Eric Cantor wasn't the only one who lost. Photographer: Scott Olson/Getty Images
Eric Cantor wasn't the only one who lost. Photographer: Scott Olson/Getty Images

A likely implication of the shocking upset of House Majority Leader Eric Cantor yesterday will be to drive the 2016 Republican presidential candidates to the right on immigration.

That spells trouble for Jeb Bush, the former Florida governor, and Marco Rubio, Florida's freshman senator, who have been advocates of immigration reform. It plays to the strength of Senator Ted Cruz of Texas, who fought against the Rubio-sponsored immigration measure passed by the Senate last year.

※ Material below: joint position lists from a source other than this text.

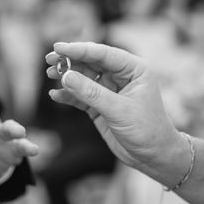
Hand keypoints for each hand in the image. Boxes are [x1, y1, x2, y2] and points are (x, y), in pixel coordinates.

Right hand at [45, 41, 183, 178]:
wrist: (154, 156)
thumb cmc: (147, 131)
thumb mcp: (119, 110)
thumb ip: (92, 93)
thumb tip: (66, 76)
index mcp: (134, 69)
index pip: (104, 54)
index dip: (81, 49)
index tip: (59, 47)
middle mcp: (122, 76)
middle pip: (91, 62)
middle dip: (70, 60)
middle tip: (49, 59)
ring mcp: (110, 91)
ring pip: (84, 78)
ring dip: (67, 76)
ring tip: (50, 74)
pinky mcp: (101, 106)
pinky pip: (81, 96)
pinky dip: (68, 95)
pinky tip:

The 2012 Republican nominee, Mitt Romney, made a calculation that he had to adopt an anti-immigration posture to get through the primaries, going so far as to raise the possibility of undocumented workers "self-deporting." Though the strategy earned Romney his party's nomination, it cost him in the general election: he received just 27 percent of the fast-growing Latino vote and was clobbered in Asian-American communities.

David Brat, the college professor who decisively defeated Cantor, hammered the incumbent for supporting amnesty for undocumented workers. The charge was false -- Cantor only embraced amnesty for their children -- but it worked.

Rubio has been trying to play down his key role in the Senate's expansive (and bipartisan) immigration legislation. It's doubtful the anti-immigration wing of the Republican Party, especially strong in the early-voting state of Iowa, will let him walk away from this part of his record. Ditto for Bush, who has long been pro-immigration reform, as have most members of his family.